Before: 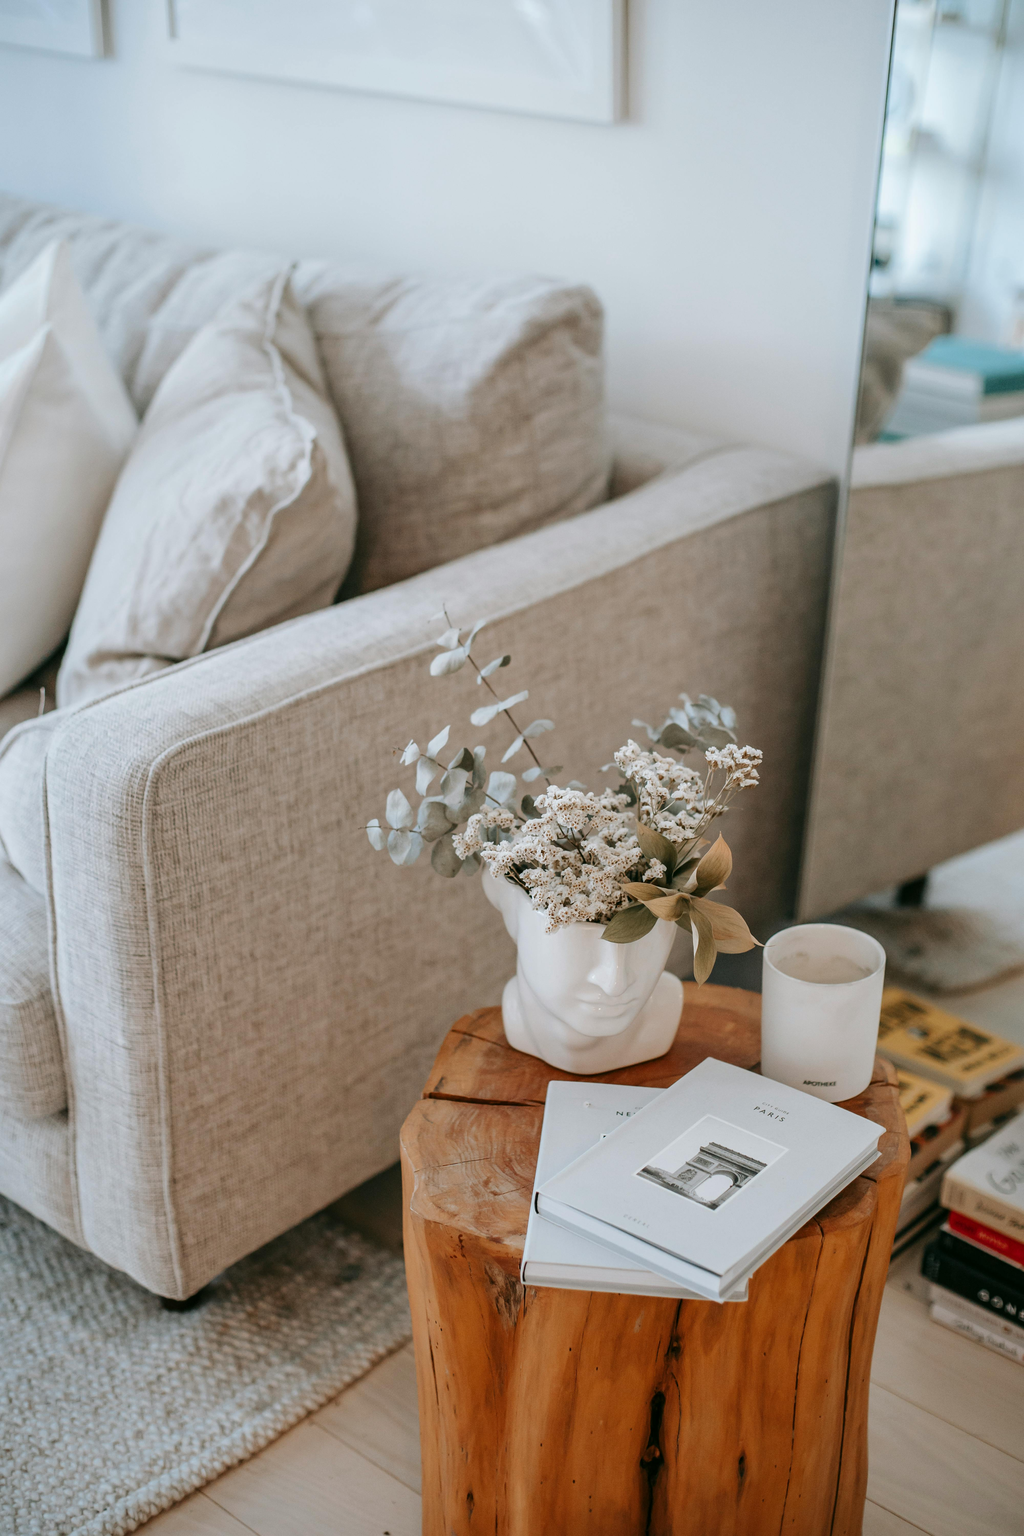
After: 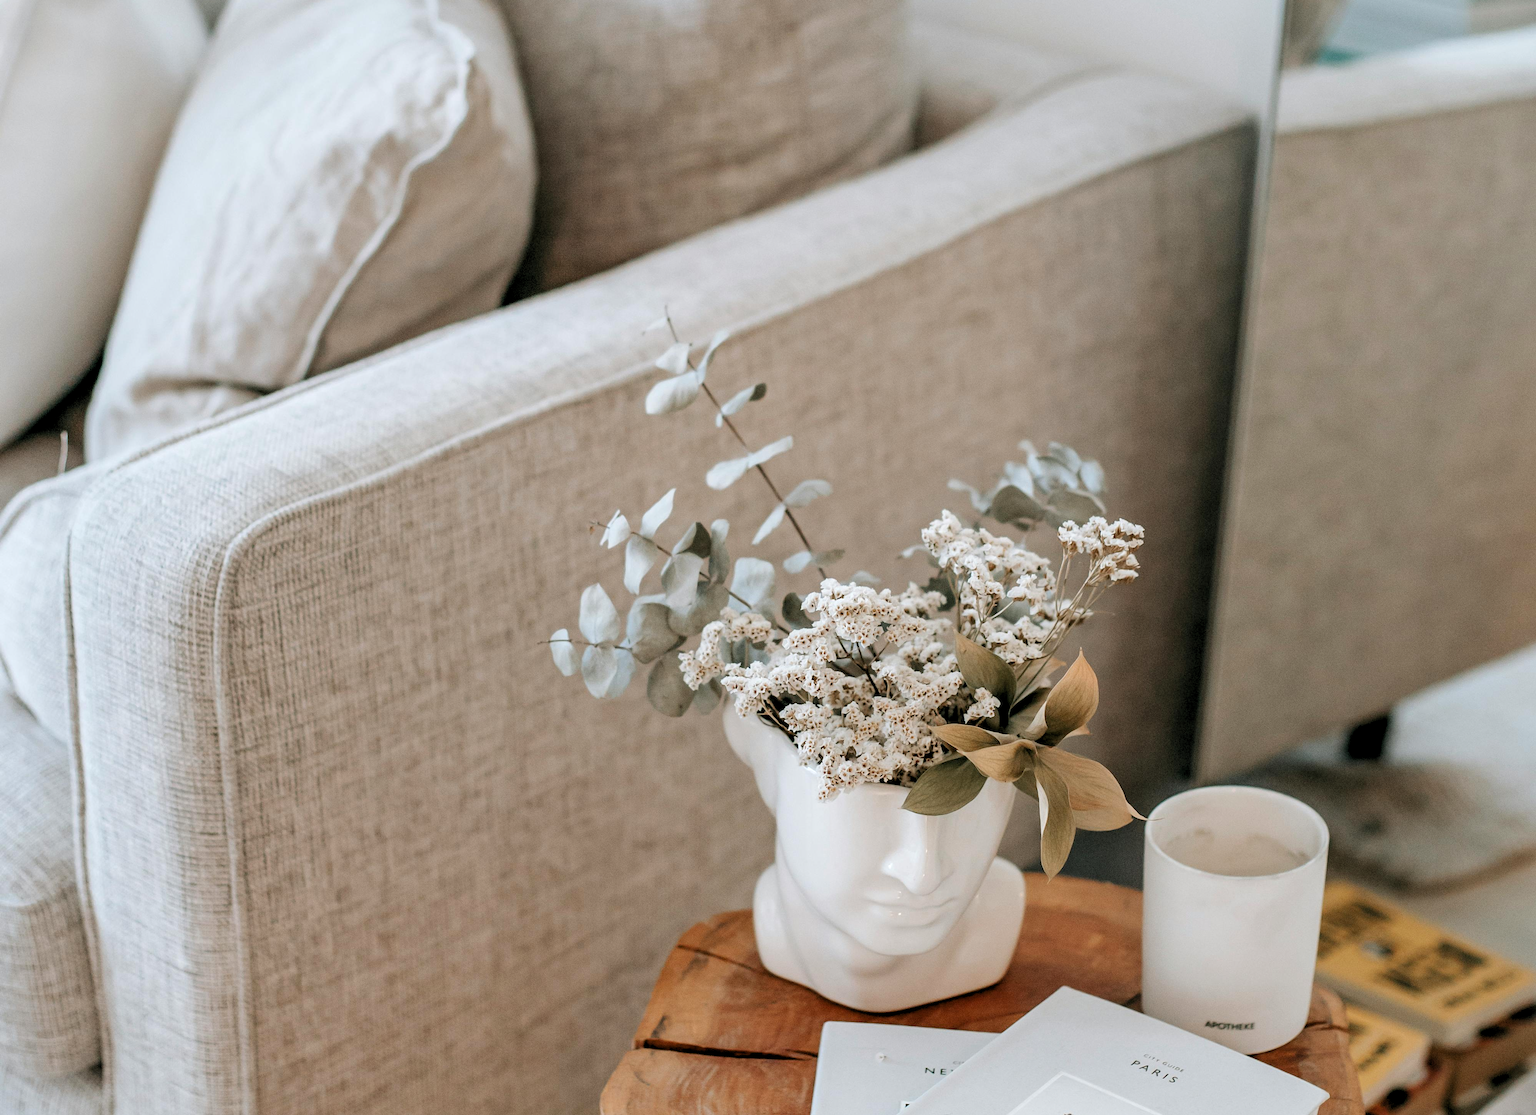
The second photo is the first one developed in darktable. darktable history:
crop and rotate: top 26.056%, bottom 25.543%
rgb levels: levels [[0.01, 0.419, 0.839], [0, 0.5, 1], [0, 0.5, 1]]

☆ ☆ ☆

PROBLEM STATEMENT >> Copy out every line of text in the material above word for word, leaving out the pictures.

IN RESPONSE >>
Before: 
After: 
The second photo is the first one developed in darktable. darktable history:
crop and rotate: top 26.056%, bottom 25.543%
rgb levels: levels [[0.01, 0.419, 0.839], [0, 0.5, 1], [0, 0.5, 1]]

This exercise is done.